ExxonMobil plans “large” advanced recycling facility


ExxonMobil Corp. announced on Oct. 11 that it plans to build its first large-scale advanced recycling facility, due to begin operations at its Baytown, Texas complex in late 2022.

The company is based in Irving, Texas called The facility would use their proprietary technology and have an initial capacity to recycle 30,000 tons, or 66 million pounds of plastic waste per year.

The chemical company also announced that it has plans for more advanced recycling facilities around the world with an annual capacity of 500,000 tons, or 1.1 billion pounds, by 2026.

That new £ 1.1 billion in recycling capacity, however, would be dwarfed by some of the company’s recent additions to virgin resin production in the United States

In July, for example, the company announced that its new joint venture facility near Corpus Christi, Texas, could begin production later this year with two polyethylene resin units with an annual capacity of nearly £ 3 billion.

In Baytown, the company said the trial run had proven the viability of its recycling technology. A smaller, temporary facility is already producing commercial quantities of recycled resins that are expected to be marketed by the end of the year.
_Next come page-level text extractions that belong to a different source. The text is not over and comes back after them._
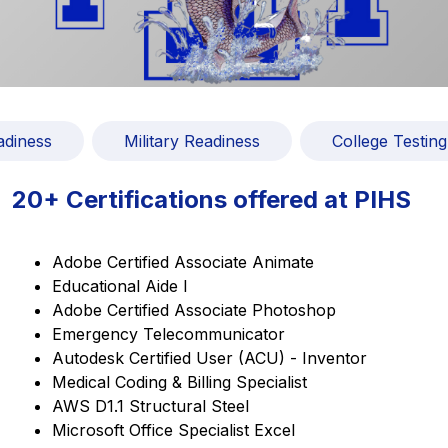
adiness
Military Readiness
College Testing
20+ Certifications offered at PIHS
Adobe Certified Associate Animate
Educational Aide I
Adobe Certified Associate Photoshop
Emergency Telecommunicator
Autodesk Certified User (ACU) - Inventor
Medical Coding & Billing Specialist
AWS D1.1 Structural Steel
Microsoft Office Specialist Excel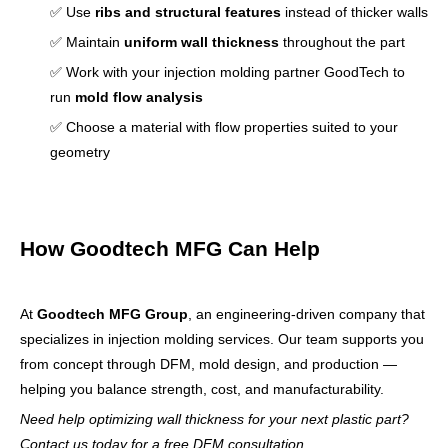
✅ Use
ribs and structural features
instead of thicker walls
✅ Maintain
uniform wall thickness
throughout the part
✅ Work with your injection molding partner GoodTech to
run
mold flow analysis
✅ Choose a material with flow properties suited to your
geometry
How Goodtech MFG Can Help
At
Goodtech MFG Group
, an engineering-driven company that
specializes in injection molding services. Our team supports you
from concept through DFM, mold design, and production —
helping you balance strength, cost, and manufacturability.
Need help optimizing wall thickness for your next plastic part?
Contact us today for a free DFM consultation.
“We have demonstrated our proprietary advanced recycling technology in Baytown and are expanding to deliver certified circular polymers by year-end,” said Karen McKee, President of ExxonMobil Chemical Co. “The availability of reliable advanced recycling capacity will play an important role in the fight against plastic waste in the environment, and we are evaluating large-scale deployment in other locations around the world. “

The Baytown facility will be “one of the largest recycling plants for plastic waste in North America” ​​and the future expansion of this facility will result in a more favorable regulatory and political environment.

“Operational capacity could expand rapidly if effective policies and regulations are put in place that recognize the benefits of advanced life cycle recycling for plastic waste collection and sorting systems in residential buildings and industry,” the company said.

Rules for advanced or chemical recycling, as it is also known, are an important part of lobbying plastics industry groups in Washington and state capitals, although environmental groups are skeptical of the technology. The Environmental Protection Agency opened regulation of the technology last month.

In general, advanced recycling uses various processes to break down polymers into their basic components in order to reassemble them into new plastic, as opposed to mechanical recycling technologies such as milling and repelletizing that have traditionally been used.

ExxonMobil’s plans to build approximately £ 1.1 billion of advanced recycling capacity worldwide over the next five years include a collaboration with Plastic Energy for a facility in France that will have a capacity of £ 55 million when commissioned in 2023.

ExxonMobil is currently exploring additional potential locations in the Netherlands, the US Gulf Coast, Canada and Singapore.

The company said it has received certifications for its recycled polymers through the International Sustainability and Carbon Certification Plus system, which uses mass balance methods.

It also referred to a joint venture it had with Agilyx Corp. to develop methods of aggregating and preprocessing large amounts of plastic waste and said it is a founding member of the Alliance to End Plastic Waste.

The recycling expansions highlighted in the October 11th statement are much smaller than ExxonMobil’s recently announced investments in US virgin plastic capabilities.

In addition to the new facility near Corpus Christi, the company added more than £ 3 billion of new polyethylene capacity between 2017 and 2019, primarily at its new facility in Mont Belvieu, Texas, with plans to add an additional £ 1 billion in 2019 Polypropylene capacity in Louisiana.